Ingathering
Page 66
And there she was! There was Gail! Stooping out of the hole, dazed and bewildered, her hair tumbled down over her shoulders and half obscuring her mud-streaked face. One hand steadied her against the edge of the hole—the other was still clutching that bent old lard pail.
I heard the woman cry out something shocked and sorry and saw her draw Gail up into her arms. Then Gail was in my arms and Jareb was clutching her skirts and sobbing into them. Gail’s shaking hands were clamped onto my arm and she looked back over her shoulder.

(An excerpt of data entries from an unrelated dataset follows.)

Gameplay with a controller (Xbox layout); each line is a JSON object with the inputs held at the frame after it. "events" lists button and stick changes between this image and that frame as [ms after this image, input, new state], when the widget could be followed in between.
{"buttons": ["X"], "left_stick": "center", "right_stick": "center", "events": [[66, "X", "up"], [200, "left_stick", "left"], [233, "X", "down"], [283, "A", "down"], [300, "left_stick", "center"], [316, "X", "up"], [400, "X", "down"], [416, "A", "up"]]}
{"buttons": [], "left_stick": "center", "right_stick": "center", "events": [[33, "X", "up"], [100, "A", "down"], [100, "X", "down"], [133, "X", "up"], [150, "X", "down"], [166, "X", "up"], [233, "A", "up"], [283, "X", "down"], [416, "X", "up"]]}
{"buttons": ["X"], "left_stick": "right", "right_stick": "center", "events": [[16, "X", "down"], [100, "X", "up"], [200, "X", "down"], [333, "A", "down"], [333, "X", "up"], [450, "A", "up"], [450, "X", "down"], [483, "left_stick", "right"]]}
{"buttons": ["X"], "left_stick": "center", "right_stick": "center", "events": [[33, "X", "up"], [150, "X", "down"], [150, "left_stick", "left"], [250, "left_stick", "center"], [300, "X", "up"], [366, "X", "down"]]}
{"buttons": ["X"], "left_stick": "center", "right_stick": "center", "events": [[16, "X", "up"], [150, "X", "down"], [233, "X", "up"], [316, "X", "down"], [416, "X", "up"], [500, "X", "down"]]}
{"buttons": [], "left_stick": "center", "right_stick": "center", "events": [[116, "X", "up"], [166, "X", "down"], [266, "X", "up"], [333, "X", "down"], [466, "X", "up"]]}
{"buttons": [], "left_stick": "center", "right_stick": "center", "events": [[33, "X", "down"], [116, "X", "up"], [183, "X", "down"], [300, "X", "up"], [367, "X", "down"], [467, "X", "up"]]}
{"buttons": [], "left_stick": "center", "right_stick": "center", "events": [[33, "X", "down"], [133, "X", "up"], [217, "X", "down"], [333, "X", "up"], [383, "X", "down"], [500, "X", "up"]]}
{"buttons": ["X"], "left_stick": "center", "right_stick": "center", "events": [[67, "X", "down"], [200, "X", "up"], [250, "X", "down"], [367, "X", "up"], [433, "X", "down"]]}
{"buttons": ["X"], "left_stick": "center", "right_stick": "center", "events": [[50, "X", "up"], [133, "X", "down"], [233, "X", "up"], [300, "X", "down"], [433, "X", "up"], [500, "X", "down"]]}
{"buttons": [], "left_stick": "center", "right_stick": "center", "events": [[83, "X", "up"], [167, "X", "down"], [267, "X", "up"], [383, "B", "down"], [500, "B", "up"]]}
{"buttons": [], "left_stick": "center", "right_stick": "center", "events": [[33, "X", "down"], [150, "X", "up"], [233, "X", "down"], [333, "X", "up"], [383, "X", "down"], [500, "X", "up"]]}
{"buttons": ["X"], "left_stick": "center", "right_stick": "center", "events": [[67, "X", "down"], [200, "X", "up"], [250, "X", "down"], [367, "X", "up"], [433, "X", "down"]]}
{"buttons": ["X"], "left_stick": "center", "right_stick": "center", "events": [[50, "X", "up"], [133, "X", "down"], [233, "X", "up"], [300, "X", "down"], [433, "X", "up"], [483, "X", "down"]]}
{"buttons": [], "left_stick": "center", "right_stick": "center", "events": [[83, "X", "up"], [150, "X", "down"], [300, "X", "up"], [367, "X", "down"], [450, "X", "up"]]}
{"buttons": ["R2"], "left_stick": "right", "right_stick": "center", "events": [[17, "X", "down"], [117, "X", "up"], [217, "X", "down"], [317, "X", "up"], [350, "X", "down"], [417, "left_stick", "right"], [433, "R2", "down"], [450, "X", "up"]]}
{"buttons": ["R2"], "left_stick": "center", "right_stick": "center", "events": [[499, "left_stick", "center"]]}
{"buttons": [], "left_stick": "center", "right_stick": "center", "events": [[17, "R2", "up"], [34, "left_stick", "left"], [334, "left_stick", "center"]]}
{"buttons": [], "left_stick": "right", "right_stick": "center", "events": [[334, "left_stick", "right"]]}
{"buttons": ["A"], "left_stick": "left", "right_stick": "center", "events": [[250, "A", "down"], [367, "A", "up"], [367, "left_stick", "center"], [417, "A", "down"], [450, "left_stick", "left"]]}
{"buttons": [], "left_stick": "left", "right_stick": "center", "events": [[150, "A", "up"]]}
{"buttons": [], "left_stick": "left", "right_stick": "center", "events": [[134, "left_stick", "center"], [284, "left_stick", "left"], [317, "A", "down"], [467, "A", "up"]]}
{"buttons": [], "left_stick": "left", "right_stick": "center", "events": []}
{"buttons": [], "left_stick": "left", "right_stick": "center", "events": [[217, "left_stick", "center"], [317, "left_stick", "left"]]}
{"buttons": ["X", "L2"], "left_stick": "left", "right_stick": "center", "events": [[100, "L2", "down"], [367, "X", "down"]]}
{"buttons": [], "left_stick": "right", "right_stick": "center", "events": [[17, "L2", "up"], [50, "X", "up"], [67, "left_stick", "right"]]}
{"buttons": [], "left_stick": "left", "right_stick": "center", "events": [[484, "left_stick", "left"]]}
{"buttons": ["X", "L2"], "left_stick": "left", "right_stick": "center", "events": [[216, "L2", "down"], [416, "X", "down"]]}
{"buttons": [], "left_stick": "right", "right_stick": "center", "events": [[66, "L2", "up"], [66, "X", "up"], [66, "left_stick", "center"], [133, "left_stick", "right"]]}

“Are they angels?” she asked. “Are they angels?” Then she was warm and heavy against me, clinging and sobbing, and my life started again with a shaken breath.
“Your pardon.” The man was back by us. “We must go.” And the three clustered, tightly but untouching, about us. I had one look of the earth scurrying back, far beneath us, and, helpless to react any more, hid my face against Gail’s hair. I clutched her to me with one aching arm and held Jareb desperately against my side with the other. Then the thought came out of panic. We would have fallen long ago if we were going to fall. But the thought brought no comfort.
“Step,” said Theo’s father. “Step.” And I did—staggering across the front porch of Gail’s house.
Quickly we were inside and a dim light filled the fireplace. Gail murmured, and she and the woman disappeared into the other room.
The man drew Theo to him. “Tell me,” he said.
In the scurrying silence, I backed toward the fireplace, my hands spreading to gather warmth. There was no warmth, only light. Jareb shivered against me, and I gathered him into the crook of my arm.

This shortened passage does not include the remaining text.